For runners looking to lose weight, the goal should not be simply to eat less. It is to eat in a way that protects your training, preserves and builds lean muscle, and still gives your body what it needs to recover. Fueling your performance and taking care of your body composition are not opposing goals if approached thoughtfully.
A Note on Individual Variation
Carbohydrate needs are not one size fits all. How much you need will vary depending on gender, genetics, training, and age, to name a few. Understanding this variation is just as important as understanding why carbohydrates are necessary for runners.
For women, hormonal fluctuations throughout the menstrual cycle can influence energy availability, appetite, and how the body utilizes fuel. Fasted training is another area where women, on average, tend to be more vulnerable to the negative effects of low carbohydrate availability.
For plant-based runners, the sources of carbohydrate will be very similar. Whole grains, legumes, fruits, starchy vegetables, and oats are all effective sources that can support training.

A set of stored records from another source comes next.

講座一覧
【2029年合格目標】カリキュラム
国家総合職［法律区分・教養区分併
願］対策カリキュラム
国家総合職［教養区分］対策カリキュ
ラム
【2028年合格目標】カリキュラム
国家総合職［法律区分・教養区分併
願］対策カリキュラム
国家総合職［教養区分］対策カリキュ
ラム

Across the board, one principle holds true for every runner regardless of gender, diet, or age. Carbohydrate needs scale with training load. The more you run, the more carbohydrates you will need to support training and recovery.
Learning to match your intake to your output, rather than applying a fixed daily number, is one of the most effective shifts you can make in your approach to fueling.
Takeaways
Carbohydrates are not the enemy of performance or body composition. They are the fuel that makes consistent training possible, and without adequate intake, your body is forced to adapt in ways that work against your goals.
Under-fueling may feel like discipline, but over time it impacts training and overall health in a negative way. Whether you are chasing a personal best or wanting to feel strong on every run, matching your carbohydrate intake to your training load is one of the most powerful things you can do for your running.